By the time I was flown away to boarding school at age 6, I was in most respects a white Dani. In the middle of a school year, my family unexpectedly returned to the West. My father worked as a Pastor for a number of small churches in Western Canada and by the time I graduated, I had already attended thirteen different schools. I paid my way through Bible College working as a radio disc jockey, lifeguard and even a stint in the oil fields of northern Alberta. I spent one summer in the Philippines and another touring with a drama troupe before working in Washington D.C. at Fellowship House, an international guesthouse. Completing my undergraduate degree in Religion, I graduated summa cum laude from Warner Pacific College in Portland, Oregon.
The following year, I met and married Kim Warren and for a time worked on staff at a large suburban church while attending seminary. I have owned businesses and worked for others in diverse industries, from insurance to construction, venture capital companies to telecom, contract work to food processing; whatever was needed to help feed and house our growing family. I have always been a writer, whether songs, poetry, short stories or newsletters; never for public consumption but for friends and family. While I have extensively written for business, creating web content, business plans, white papers etc., The Shack was a story written for my six children, with no thought or intention to publish. No one is more surprised that I am now considered an ‘author’. The truth is, I am a rather simple guy; I have one wife, six kids, two daughter-in-laws, a son-in-law and six grandkids, and incredible friends and extended family surround us. New friends, like you, are part of our expanding world and adventure.

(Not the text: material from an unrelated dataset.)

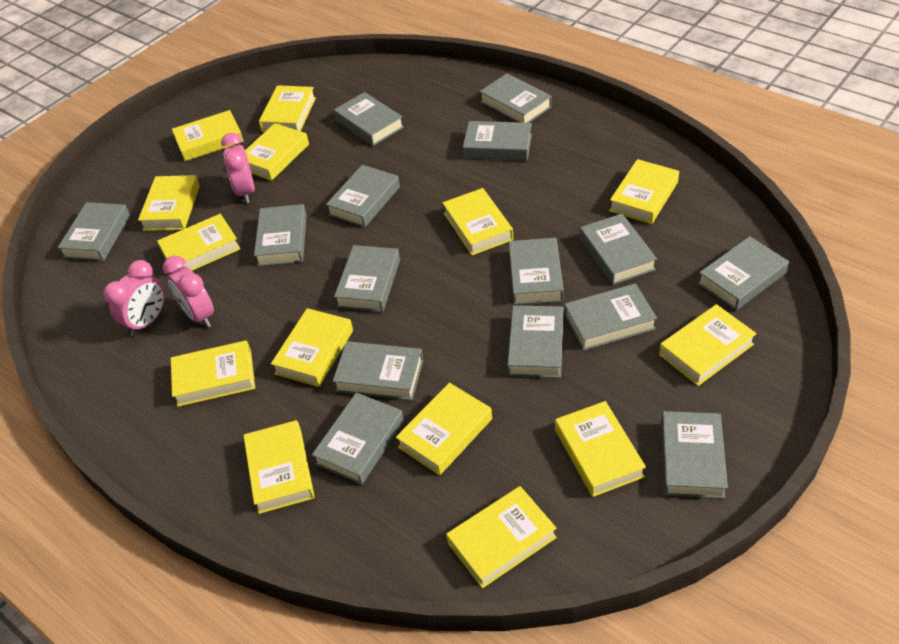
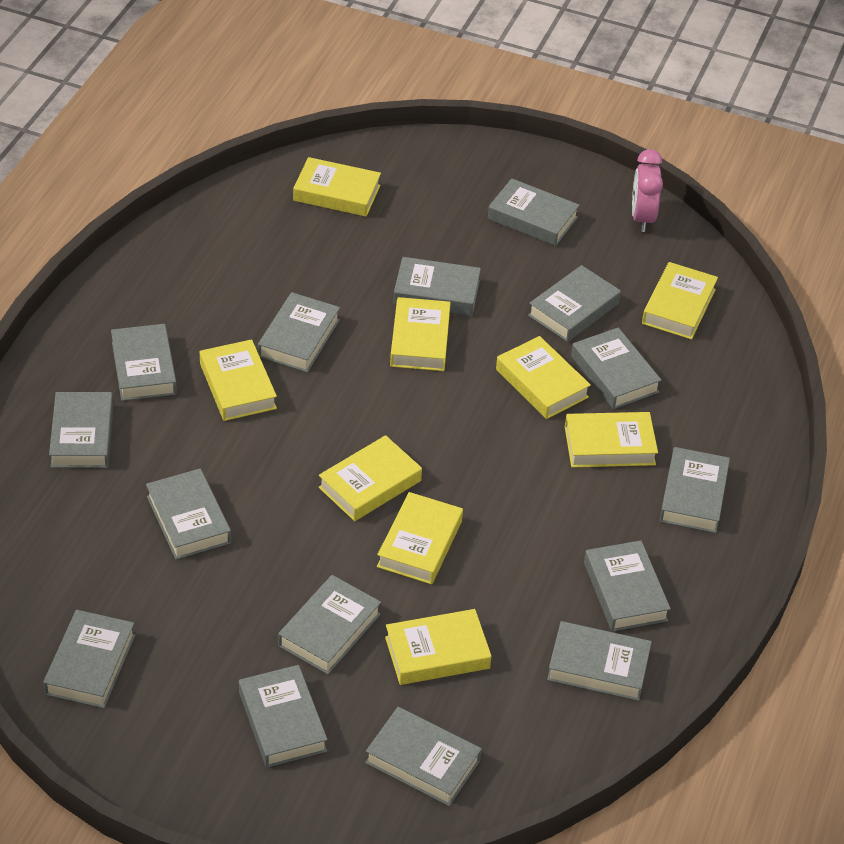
pink clock: [104,260,165,336] [163,256,214,328] [221,133,255,203] = 3 -> [632,149,663,232] = 1
yellow book: [138,175,200,231] [157,214,240,271] [171,340,255,407] [172,110,244,161] [243,420,315,514] [245,123,309,181] [259,85,316,132] [271,308,353,387] [396,383,492,475] [442,188,513,255] [446,486,557,588] [555,401,646,497] [609,159,679,224] [659,304,757,386] = 14 -> [200,339,277,421] [293,157,381,217] [319,435,422,521] [377,492,463,584] [385,609,491,685] [390,297,451,371] [496,336,591,419] [565,412,658,468] [642,262,718,340] = 9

These are some of the facts of my life, but they don’t begin to tell the real story. That would take much more room than is available here. The journey has been both incredible and unbearable, a desperate grasping after grace and wholeness. These facts don’t tell you about the pain of trying to adjust to different cultures, of life losses that were almost too staggering to bear, of walking down railroad tracks at night in the middle of winter screaming into the windstorm, of living with an underlying volume of shame so deep and loud that it constantly threatened any sense of sanity, of dreams not only destroyed but obliterated by personal failure, of hope so tenuous that only the trigger seemed to offer a solution. These few facts also do not speak to the potency of love and forgiveness, the arduous road of reconciliation, the surprises of grace and community, of transformational healing and the unexpected emergence of joy.
The data of history might help you understand where a person has been, but often hide who they actually are. The Shack and Cross Roads will tell you much more about me than a few facts ever could, but a writer is always more, intentionally illusive behind the curtain of words. For me as a human being, everything is about Jesus and Father and Holy Spirit, about relationships, and to live is to participate in an adventure of faith which can only be experienced inside one day’s worth of grace at a time. Aspirations of success, visions of significance and dreams of grandeur all died a long time ago and I have absolutely no interest in resurrecting them. I have finally figured out that I have nothing to lose by living a life of faith and trust. I know more joy every minute of every day than seems appropriate, but I love the wastefulness of my Papa’s grace and presence.